Keir Starmer must plot a bold route back to Europe for Britain


The writer is a former Member of the European Parliament

The rest of Europe looks with amazement at the goings-on in Britain. Faced with a Brexit that has demonstrably failed, Rishi Sunak’s government seems hapless. But his putative successor, Labour leader Sir Keir Starmer, refuses to plot a bold way back to Europe, saying he wants to “make Brexit work”. Any radical reform of the UK’s relations with the EU is likely to be delayed until at least his second term — a position that would be both tardy and presumptuous.

Instead, Starmer should promise to forge an immediate customs union with the EU (not, note, to rejoin the EU customs union). The commission has already made useful preparations to modernise the EU’s customs association with Turkey, another troubled neighbour with a large economy. So long as all goods are included in its scope, and an accompanying agreement is struck on value added tax and on plant and animal health, the new customs union will eliminate practically all Brexit border checks — bringing instant relief to Northern Ireland. The UK will align with key aspects of EU trade policy for goods, including tariffs, allowing Starmer to ditch most of the Tories’ oversold free trade triumphs.

The next step would be to negotiate mutual access between the internal markets of the UK and EU, grounded in a new treaty aimed at boosting the flow and exchange of goods, capital, services and workers. As the UK reintegrates with the EU regulatory regime, it will be guaranteed participation in spending programmes (notably the Horizon science scheme). It will participate in the numerous agencies that manage and monitor EU policy — to the relief of overstretched domestic regulatory bodies. The EU-UK Trade and Cooperation Agreement will be replaced by fresh deals on competition, state aid and taxation policy and the elimination of non-tariff barriers. The EU’s association agreement with Ukraine provides a model for a comprehensive free trade area pitched at widening dynamic alignment — including, unlike Switzerland, viable dispute procedures.

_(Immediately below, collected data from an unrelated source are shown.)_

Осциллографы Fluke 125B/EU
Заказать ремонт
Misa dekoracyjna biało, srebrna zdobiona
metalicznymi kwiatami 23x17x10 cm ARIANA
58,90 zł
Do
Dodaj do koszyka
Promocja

In a radical improvement on any of the EU’s current agreements with its neighbours, however, Britain should require voting rights in the European Council — without a veto — on all relevant single market legislation. This would include a vote on the revision of current laws, such as one on chemicals or Solvency II for insurance, as well as the extension of European integration into new fields such as climate policy and digital services. British ministers should participate in council negotiations on national laws as well as the opening and closing of trade agreements with third countries. The UK will contribute to the EU budget consistent with its rights and obligations but it will not subscribe to the EU’s common agriculture, fishery or monetary policies.

Such unprecedented political engagement by the UK will give birth to a new constitutional category of EU affiliate state. This will require EU treaty change, which in the wake of Brexit and Ukraine is in any case overdue. There is no post-Brexit solution that does not entail radical reform on the side of the EU as well as a bold change of gear in Britain. Only a more federal union can be a capable leader of the wider European neighbourhood.

Anglophobes will choke at this (as will Brexiteers). But Britain’s geographic proximity, cultural ties, membership legacy, economic and security clout make it a special case. Both sides need a privileged partnership. By showing ingenuity, the EU can turn a potentially troublesome neighbour into a useful security partner. It can extend its own normative power and burnish its democratic credentials. Where UK affiliation leads, others, such as Norway and even Ukraine, seeking to upgrade their relationship with Brussels, may follow. EU orthodoxy tries to outlaw “cherry-picking” but today all Europe requires a confident, democratic approach to flexible differentiated integration.